* **Data to examine**

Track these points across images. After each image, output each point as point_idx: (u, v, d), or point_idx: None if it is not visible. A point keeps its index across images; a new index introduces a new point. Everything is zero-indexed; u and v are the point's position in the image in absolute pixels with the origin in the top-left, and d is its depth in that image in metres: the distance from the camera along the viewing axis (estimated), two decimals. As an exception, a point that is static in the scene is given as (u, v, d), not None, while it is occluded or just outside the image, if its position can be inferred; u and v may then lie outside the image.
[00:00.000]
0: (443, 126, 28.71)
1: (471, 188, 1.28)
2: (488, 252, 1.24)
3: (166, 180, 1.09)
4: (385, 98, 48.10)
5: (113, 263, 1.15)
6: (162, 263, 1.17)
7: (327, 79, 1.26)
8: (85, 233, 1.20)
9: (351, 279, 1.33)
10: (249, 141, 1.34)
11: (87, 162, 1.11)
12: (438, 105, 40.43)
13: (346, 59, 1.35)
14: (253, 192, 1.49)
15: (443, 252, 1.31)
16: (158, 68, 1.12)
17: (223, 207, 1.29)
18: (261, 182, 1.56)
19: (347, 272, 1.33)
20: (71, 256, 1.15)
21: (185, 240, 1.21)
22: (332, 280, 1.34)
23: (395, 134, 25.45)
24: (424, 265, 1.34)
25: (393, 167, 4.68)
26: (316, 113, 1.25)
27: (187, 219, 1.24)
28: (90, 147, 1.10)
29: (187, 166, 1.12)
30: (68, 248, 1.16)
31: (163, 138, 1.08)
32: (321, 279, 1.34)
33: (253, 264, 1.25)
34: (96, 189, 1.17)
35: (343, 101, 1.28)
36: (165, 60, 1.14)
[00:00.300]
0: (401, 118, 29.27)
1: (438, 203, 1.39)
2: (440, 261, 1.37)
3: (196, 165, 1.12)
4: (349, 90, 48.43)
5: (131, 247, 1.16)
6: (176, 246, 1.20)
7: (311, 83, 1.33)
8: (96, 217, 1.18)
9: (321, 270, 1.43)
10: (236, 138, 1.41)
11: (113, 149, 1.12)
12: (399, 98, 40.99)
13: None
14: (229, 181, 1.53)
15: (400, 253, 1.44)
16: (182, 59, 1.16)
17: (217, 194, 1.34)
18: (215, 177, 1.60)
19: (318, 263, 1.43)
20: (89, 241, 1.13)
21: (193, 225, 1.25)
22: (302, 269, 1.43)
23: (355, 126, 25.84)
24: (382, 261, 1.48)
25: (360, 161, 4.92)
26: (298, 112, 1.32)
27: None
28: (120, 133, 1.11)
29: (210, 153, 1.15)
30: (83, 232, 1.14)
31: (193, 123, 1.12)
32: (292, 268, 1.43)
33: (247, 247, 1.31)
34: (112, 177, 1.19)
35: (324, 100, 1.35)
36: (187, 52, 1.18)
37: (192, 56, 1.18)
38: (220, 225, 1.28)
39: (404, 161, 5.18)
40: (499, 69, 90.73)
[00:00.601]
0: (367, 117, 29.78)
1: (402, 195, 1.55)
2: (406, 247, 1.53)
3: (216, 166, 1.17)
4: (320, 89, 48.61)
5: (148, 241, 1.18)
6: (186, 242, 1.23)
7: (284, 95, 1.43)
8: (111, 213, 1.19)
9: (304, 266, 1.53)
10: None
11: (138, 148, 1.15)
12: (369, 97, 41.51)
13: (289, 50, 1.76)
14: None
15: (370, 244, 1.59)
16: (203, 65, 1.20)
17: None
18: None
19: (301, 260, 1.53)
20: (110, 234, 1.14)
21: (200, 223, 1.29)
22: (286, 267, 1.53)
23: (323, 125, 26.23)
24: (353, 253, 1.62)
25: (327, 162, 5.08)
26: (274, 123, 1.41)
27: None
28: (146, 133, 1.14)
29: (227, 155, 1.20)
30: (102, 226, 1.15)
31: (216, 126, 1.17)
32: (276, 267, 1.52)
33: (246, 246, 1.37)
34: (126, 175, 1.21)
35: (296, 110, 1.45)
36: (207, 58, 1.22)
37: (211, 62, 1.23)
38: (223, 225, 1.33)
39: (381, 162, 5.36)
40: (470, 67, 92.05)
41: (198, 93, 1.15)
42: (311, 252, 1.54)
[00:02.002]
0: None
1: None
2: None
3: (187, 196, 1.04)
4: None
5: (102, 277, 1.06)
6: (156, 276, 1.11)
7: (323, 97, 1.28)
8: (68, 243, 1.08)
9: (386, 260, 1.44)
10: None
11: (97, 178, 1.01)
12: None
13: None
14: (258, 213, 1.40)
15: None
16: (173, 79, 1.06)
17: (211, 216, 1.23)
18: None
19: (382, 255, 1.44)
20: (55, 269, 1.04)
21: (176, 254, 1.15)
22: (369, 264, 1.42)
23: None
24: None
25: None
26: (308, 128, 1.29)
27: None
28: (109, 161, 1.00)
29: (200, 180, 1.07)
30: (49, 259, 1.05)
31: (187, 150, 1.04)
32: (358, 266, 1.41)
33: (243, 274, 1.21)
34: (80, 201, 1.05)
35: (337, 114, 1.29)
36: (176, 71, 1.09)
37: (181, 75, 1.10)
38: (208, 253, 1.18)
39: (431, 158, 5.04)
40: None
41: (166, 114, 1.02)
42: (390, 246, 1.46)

* **Your assignment**
Above are the records. Copy the lines beginning at the one that has "10: (249, 141, 1.34)" and ending with the one that has "40: (499, 69, 90.73)", unchanged.

* **Expected answer**
10: (249, 141, 1.34)
11: (87, 162, 1.11)
12: (438, 105, 40.43)
13: (346, 59, 1.35)
14: (253, 192, 1.49)
15: (443, 252, 1.31)
16: (158, 68, 1.12)
17: (223, 207, 1.29)
18: (261, 182, 1.56)
19: (347, 272, 1.33)
20: (71, 256, 1.15)
21: (185, 240, 1.21)
22: (332, 280, 1.34)
23: (395, 134, 25.45)
24: (424, 265, 1.34)
25: (393, 167, 4.68)
26: (316, 113, 1.25)
27: (187, 219, 1.24)
28: (90, 147, 1.10)
29: (187, 166, 1.12)
30: (68, 248, 1.16)
31: (163, 138, 1.08)
32: (321, 279, 1.34)
33: (253, 264, 1.25)
34: (96, 189, 1.17)
35: (343, 101, 1.28)
36: (165, 60, 1.14)
[00:00.300]
0: (401, 118, 29.27)
1: (438, 203, 1.39)
2: (440, 261, 1.37)
3: (196, 165, 1.12)
4: (349, 90, 48.43)
5: (131, 247, 1.16)
6: (176, 246, 1.20)
7: (311, 83, 1.33)
8: (96, 217, 1.18)
9: (321, 270, 1.43)
10: (236, 138, 1.41)
11: (113, 149, 1.12)
12: (399, 98, 40.99)
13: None
14: (229, 181, 1.53)
15: (400, 253, 1.44)
16: (182, 59, 1.16)
17: (217, 194, 1.34)
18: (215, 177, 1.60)
19: (318, 263, 1.43)
20: (89, 241, 1.13)
21: (193, 225, 1.25)
22: (302, 269, 1.43)
23: (355, 126, 25.84)
24: (382, 261, 1.48)
25: (360, 161, 4.92)
26: (298, 112, 1.32)
27: None
28: (120, 133, 1.11)
29: (210, 153, 1.15)
30: (83, 232, 1.14)
31: (193, 123, 1.12)
32: (292, 268, 1.43)
33: (247, 247, 1.31)
34: (112, 177, 1.19)
35: (324, 100, 1.35)
36: (187, 52, 1.18)
37: (192, 56, 1.18)
38: (220, 225, 1.28)
39: (404, 161, 5.18)
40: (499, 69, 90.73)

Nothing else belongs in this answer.